> [ESTRATTO DEL TESTO]:
☆ ☆ ☆ ☆
L’indipendenza della magistratura spiegata da Mattarella (ai magistrati, mica “a Nordio”)

Di Redazione
17 Maggio 2023
Il discorso per niente scontato del capo dello Stato sulle toghe «soggette soltanto alla legge», le sentenze «in nome del popolo italiano» e contro la «giustizia creativa»
Sergio Mattarella a Castel Capuano, Napoli, alla cerimonia d’inaugurazione della terza sede della Scuola superiore della magistratura
Il presidente della Repubblica Sergio Mattarella a Castel Capuano, Napoli, alla cerimonia d’inaugurazione della terza sede della Scuola superiore della magistratura, 15 maggio 2023 (foto Ansa)

L’altro ieri, lunedì 15 maggio, a discorso di Sergio Mattarella appena pronunciato, molti siti di informazione, forse per una sorta di pigra associazione mentale basata sui soliti luoghi comuni su destra-sinistra-toghe, hanno pensato bene di presentare le parole del presidente della Repubblica sulla magistratura come una strigliata preventiva ai danni del guardasigilli Carlo Nordio, che proprio nella stessa occasione – l’inaugurazione a Napoli della terza sede della Scuola superiore della magistratura – aveva appena annunciato l’imminente presentazione al Consiglio dei ministri di «un primo pacchetto» di misure nell’ambito della sua temutissima (e per ora solo chiacchieratissima) riforma della giustizia.

“Mattarella a Nordio: indipendenza toghe è irrinunciabile” è il titolo rimbalzato da un sito all’altro con minuscole varianti sul tema. Poi, il giorno dopo, sui giornali si sono lette cronache e commenti un po’ più centrati sul senso effettivo del messaggio del capo dello Stato. Il “monito” di Mattarella non era più rivolto “a Nordio”. Anche a lui, per carità. È innegabile che la sollecitazione a rendere il processo, penale e civile, «uno strumento più agile e moderno» fosse destinato a «governo e parlamento, magistratura e avvocatura», quindi a tutti i poteri dello Stato, perché dalla capacità di modernizzare la giustizia dipende per l’Italia una buona parte dei fondi europei del Pnrr. Ma soprattutto, sui giornali di ieri, pur con qualche timidezza nella titolazione è stato più correttamente recepito il fatto che il richiamo sull’indipendenza della magistratura era a rivolto in primo luogo ai magistrati stessi. E che richiamo.

Giudici indipendenti perché «soggetti alla legge»
☆ ☆ ☆ ☆
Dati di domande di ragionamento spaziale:
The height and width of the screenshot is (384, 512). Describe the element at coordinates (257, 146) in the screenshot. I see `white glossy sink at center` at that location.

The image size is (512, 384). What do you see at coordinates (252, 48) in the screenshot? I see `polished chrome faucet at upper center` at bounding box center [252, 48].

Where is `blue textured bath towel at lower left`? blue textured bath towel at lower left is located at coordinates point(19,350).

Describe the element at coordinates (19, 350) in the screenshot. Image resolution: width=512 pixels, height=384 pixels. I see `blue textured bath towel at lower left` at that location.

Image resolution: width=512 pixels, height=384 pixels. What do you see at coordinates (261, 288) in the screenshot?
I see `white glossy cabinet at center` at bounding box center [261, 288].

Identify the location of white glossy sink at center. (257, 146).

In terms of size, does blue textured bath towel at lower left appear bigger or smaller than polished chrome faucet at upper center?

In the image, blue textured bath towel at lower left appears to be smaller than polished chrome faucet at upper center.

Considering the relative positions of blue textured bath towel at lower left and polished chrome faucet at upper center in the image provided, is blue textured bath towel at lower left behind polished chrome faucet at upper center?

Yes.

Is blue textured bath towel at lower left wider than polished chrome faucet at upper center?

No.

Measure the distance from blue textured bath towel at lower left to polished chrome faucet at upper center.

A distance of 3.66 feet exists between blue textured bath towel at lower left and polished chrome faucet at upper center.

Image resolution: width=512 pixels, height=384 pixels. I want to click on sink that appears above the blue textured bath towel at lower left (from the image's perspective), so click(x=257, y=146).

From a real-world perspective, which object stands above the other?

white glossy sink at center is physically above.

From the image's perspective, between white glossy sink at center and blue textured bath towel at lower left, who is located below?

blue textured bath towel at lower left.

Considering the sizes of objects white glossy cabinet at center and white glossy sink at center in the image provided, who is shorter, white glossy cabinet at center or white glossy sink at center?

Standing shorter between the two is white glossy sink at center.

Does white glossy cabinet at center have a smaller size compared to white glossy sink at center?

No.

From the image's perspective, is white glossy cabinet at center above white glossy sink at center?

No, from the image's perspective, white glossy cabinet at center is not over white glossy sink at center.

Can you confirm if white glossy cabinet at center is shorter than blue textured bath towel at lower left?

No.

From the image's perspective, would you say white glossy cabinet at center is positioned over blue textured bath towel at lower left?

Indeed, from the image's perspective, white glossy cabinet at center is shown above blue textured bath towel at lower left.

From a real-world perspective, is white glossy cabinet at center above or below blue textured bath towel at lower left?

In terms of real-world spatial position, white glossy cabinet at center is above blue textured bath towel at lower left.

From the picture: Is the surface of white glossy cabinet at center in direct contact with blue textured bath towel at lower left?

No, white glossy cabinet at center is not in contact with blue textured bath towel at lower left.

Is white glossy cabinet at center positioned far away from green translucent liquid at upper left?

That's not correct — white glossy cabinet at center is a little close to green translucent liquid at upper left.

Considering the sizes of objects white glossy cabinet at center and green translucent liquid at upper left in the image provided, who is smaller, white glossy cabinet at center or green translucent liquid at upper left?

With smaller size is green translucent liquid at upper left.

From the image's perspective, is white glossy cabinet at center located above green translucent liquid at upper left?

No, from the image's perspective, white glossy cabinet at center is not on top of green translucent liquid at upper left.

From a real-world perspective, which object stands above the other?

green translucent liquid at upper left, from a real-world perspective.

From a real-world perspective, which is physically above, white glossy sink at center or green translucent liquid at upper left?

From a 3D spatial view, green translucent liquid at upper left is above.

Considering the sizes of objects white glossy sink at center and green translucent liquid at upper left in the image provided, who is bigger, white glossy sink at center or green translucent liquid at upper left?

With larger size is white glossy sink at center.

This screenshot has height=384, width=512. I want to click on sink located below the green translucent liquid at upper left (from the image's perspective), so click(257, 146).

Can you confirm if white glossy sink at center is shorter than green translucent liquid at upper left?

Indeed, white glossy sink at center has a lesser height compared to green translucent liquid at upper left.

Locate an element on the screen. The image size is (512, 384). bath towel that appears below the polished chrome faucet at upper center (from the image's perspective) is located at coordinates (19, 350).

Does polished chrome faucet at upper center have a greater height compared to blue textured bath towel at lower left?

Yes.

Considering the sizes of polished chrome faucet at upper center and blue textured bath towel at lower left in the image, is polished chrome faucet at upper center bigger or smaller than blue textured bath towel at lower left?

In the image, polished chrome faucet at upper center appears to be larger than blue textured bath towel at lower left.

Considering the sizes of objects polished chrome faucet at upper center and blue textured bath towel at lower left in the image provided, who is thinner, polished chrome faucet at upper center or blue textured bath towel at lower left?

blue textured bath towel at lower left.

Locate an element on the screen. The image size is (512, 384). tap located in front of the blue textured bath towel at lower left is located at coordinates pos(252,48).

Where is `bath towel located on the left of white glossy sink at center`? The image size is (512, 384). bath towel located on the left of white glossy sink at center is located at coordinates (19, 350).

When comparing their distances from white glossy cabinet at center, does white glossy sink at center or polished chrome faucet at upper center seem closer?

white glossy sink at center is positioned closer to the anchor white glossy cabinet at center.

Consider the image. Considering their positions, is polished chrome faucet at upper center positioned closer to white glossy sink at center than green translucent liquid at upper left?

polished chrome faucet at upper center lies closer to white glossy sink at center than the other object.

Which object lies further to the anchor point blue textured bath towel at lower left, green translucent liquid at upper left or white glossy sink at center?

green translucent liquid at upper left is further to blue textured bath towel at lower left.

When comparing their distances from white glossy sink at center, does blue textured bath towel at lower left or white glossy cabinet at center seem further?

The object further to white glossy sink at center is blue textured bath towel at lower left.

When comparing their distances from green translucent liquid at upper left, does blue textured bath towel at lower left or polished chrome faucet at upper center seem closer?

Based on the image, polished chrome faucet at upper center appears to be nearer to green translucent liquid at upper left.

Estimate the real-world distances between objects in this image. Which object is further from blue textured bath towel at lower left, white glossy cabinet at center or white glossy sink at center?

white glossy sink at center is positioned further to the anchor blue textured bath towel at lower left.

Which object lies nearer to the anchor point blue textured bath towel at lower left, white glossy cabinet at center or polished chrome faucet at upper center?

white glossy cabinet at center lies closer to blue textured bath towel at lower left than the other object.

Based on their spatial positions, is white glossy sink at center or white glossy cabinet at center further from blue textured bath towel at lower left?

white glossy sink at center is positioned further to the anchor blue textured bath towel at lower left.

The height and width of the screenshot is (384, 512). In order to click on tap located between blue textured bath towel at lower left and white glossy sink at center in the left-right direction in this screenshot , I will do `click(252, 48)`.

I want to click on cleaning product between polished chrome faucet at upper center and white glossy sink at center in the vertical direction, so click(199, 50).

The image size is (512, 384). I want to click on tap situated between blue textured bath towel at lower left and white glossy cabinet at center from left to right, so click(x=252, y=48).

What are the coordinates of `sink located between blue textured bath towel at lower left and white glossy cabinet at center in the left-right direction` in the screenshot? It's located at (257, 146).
☆ ☆ ☆ ☆
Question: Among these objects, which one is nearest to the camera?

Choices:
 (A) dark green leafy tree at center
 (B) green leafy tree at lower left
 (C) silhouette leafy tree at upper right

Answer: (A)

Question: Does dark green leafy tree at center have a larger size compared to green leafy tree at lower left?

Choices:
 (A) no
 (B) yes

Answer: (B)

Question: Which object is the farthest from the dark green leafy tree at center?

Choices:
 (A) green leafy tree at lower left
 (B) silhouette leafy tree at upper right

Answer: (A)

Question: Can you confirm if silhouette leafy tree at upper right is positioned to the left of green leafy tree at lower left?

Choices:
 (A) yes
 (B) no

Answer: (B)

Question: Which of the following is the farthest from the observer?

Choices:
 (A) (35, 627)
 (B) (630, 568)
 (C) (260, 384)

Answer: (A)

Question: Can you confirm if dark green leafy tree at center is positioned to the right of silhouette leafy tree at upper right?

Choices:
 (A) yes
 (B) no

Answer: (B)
☆ ☆ ☆ ☆
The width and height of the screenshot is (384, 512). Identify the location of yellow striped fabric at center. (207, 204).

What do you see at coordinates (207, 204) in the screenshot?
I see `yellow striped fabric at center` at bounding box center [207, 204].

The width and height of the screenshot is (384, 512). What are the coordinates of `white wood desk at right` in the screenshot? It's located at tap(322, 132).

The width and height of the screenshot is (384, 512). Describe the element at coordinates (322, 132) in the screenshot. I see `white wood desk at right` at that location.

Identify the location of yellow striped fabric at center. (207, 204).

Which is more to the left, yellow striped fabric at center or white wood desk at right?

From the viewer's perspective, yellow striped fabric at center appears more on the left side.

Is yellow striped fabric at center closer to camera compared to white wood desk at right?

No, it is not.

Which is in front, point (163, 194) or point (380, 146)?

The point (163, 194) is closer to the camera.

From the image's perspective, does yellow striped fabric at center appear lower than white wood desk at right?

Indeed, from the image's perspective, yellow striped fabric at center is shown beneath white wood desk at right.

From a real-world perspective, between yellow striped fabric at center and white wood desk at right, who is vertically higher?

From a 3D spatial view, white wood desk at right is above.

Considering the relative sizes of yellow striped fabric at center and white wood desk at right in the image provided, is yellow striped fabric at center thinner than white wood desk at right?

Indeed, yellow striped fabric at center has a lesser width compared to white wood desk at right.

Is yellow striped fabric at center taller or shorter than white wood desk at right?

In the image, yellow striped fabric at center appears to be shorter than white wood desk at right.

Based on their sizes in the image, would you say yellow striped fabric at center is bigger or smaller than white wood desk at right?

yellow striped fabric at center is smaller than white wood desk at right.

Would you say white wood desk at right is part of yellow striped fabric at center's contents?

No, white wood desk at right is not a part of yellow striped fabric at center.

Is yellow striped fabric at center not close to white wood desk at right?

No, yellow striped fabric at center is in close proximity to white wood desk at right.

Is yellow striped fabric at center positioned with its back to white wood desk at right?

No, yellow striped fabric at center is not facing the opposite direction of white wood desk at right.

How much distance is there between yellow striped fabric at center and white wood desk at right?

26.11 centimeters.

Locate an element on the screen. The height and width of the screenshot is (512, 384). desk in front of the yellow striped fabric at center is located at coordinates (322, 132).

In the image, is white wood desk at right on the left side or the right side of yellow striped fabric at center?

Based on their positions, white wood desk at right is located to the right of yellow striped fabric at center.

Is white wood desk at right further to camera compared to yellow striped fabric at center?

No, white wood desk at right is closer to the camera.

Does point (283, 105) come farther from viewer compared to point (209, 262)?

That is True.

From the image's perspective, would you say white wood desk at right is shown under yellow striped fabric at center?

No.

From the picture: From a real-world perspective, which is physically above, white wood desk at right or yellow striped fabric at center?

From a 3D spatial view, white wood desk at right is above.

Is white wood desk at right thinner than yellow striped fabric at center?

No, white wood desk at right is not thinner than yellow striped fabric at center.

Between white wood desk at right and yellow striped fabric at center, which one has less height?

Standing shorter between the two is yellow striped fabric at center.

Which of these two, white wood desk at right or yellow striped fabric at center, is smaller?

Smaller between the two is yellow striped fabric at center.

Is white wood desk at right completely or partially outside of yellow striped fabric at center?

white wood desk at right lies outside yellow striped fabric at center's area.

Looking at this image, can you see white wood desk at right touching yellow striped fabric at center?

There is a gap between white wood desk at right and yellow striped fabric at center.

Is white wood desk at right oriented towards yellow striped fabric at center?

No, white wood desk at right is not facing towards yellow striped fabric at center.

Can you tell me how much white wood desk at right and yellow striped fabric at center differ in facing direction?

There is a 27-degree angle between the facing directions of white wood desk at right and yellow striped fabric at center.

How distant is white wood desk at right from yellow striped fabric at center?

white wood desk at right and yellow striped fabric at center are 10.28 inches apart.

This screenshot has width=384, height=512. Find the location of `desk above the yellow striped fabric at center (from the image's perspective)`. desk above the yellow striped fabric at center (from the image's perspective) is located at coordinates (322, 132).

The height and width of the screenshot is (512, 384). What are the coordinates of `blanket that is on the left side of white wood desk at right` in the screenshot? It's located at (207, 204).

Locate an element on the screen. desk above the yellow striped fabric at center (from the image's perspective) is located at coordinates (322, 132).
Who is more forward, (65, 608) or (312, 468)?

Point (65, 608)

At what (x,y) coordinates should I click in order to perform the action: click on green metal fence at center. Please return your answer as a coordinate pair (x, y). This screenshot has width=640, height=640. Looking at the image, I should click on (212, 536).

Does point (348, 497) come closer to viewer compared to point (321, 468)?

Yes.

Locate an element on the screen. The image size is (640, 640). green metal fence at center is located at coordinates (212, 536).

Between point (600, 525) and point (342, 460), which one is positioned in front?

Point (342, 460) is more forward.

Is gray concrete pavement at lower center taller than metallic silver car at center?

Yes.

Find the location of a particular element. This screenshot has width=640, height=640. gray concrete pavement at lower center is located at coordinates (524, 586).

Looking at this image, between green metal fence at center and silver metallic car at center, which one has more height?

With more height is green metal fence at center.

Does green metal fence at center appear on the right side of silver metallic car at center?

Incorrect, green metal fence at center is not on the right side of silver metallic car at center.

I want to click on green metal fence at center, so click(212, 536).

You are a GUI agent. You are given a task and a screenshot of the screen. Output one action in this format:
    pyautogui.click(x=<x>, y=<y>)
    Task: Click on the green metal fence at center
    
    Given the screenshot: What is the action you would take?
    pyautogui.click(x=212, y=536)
☆ ☆ ☆ ☆
> [COMPITO BREVE 1]:
Ricopia dall'articolo su Mattarella il passo che comincia con "L’indipendenza della magistratura spiegata" e finisce con "2023 (foto Ansa)".
> [COMPITO BREVE 2]:
Rispondi a queste domande sull'articolo su Mattarella:
(a) In quale giorno si è tenuta la cerimonia?
(b) In quale città è stata inaugurata la terza sede della Scuola superiore della magistratura?
(c) Come si chiama il guardasigilli?
> [COMPITO BREVE 3]:
Traduci in inglese questa frase dell'articolo su Mattarella: «Il “monito” di Mattarella non era più rivolto “a Nordio”.»
Le righe sono materiale a sé, separato dall'articolo.

> [RISPOSTA COMPLETA 1]:
L’indipendenza della magistratura spiegata da Mattarella (ai magistrati, mica “a Nordio”)

Di Redazione
17 Maggio 2023
Il discorso per niente scontato del capo dello Stato sulle toghe «soggette soltanto alla legge», le sentenze «in nome del popolo italiano» e contro la «giustizia creativa»
Sergio Mattarella a Castel Capuano, Napoli, alla cerimonia d’inaugurazione della terza sede della Scuola superiore della magistratura
Il presidente della Repubblica Sergio Mattarella a Castel Capuano, Napoli, alla cerimonia d’inaugurazione della terza sede della Scuola superiore della magistratura, 15 maggio 2023 (foto Ansa)

> [RISPOSTA COMPLETA 2]:
(a) Lunedì 15 maggio 2023.
(b) A Napoli, a Castel Capuano.
(c) Carlo Nordio.

> [RISPOSTA COMPLETA 3]:
Mattarella's "warning" was no longer addressed "to Nordio."